## Bloc de texte
▬▬▬▬▬▬
Message par akila m »

D'accord.... bien sûr. Je suis consciente que ce travail en hôpital de jour demande une grande confiance entre les deux adultes qui vont le créer, et une délicatesse, et réflexion sur le cadre hors du commun. C'est vrai que j'ai un peu peur.
Je prends mon temps pour en parler à l'équipe et pour trouver cette personne.

En cette fin d'année où les enfants lâchent le scolaire, les thèmes foisonnent et nous ne serons pas à court pour commencer l'année prochaine : qu'est-ce que le mal ? existait-on avant de naître ? Qu'est-ce que les autres pourraient dire sur nous si on était mort ? Ce sont des questions très intimes qui vont devenir générales et ouvertes à tous sans que l'on ne sache plus de qui elles viennent personnellement.
Faudra-t-il choisir des thèmes plus vastes ? ou rester sur les questions précises qui émergent ?
Si ces paroles accentuent des angoisses, à quel moment arrêter ? Parfois les crises spectaculaires font naître de nouvelles pensées.
Devra-t-on imposer une place précise dans l'espace à chacun ? ou accepter que les jeunes puissent évoluer dans la pièce ?
le bâton de parole n'est-il pas plutôt inhibiteur et ralentisseur des pensées qui viennent ?

C'est la constitution du cadre qui m'inquiète ; atelier ouvert ou fermé ? (avec le même groupe) Quels rôles différents entre les adultes ; celui qui gère la parole et celui qui réfléchit tout haut ?

Voilà beaucoup de questions mais peut-être faut-il se lancer d'abord avant de savoir ?

En tout cas merci. je vous en reparlerez plus tard.
▬▬▬▬▬▬
## Données brutes

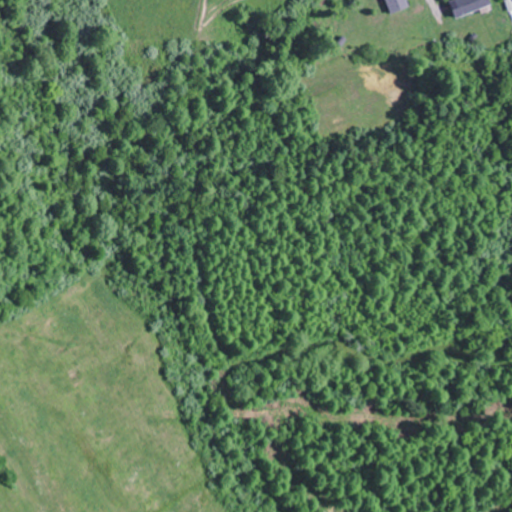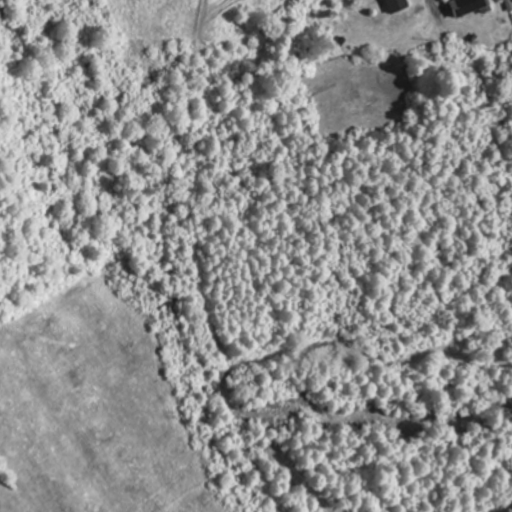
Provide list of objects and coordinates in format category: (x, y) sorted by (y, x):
building: (510, 4)
building: (399, 6)
building: (471, 6)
▬▬▬▬▬▬
## Consigne
Recopiez fidèlement le passage du message sur l'atelier en hôpital de jour, de « Si ces paroles » à « reparlerez plus tard. ».

## Corrigé
Si ces paroles accentuent des angoisses, à quel moment arrêter ? Parfois les crises spectaculaires font naître de nouvelles pensées.
Devra-t-on imposer une place précise dans l'espace à chacun ? ou accepter que les jeunes puissent évoluer dans la pièce ?
le bâton de parole n'est-il pas plutôt inhibiteur et ralentisseur des pensées qui viennent ?

C'est la constitution du cadre qui m'inquiète ; atelier ouvert ou fermé ? (avec le même groupe) Quels rôles différents entre les adultes ; celui qui gère la parole et celui qui réfléchit tout haut ?

Voilà beaucoup de questions mais peut-être faut-il se lancer d'abord avant de savoir ?

En tout cas merci. je vous en reparlerez plus tard.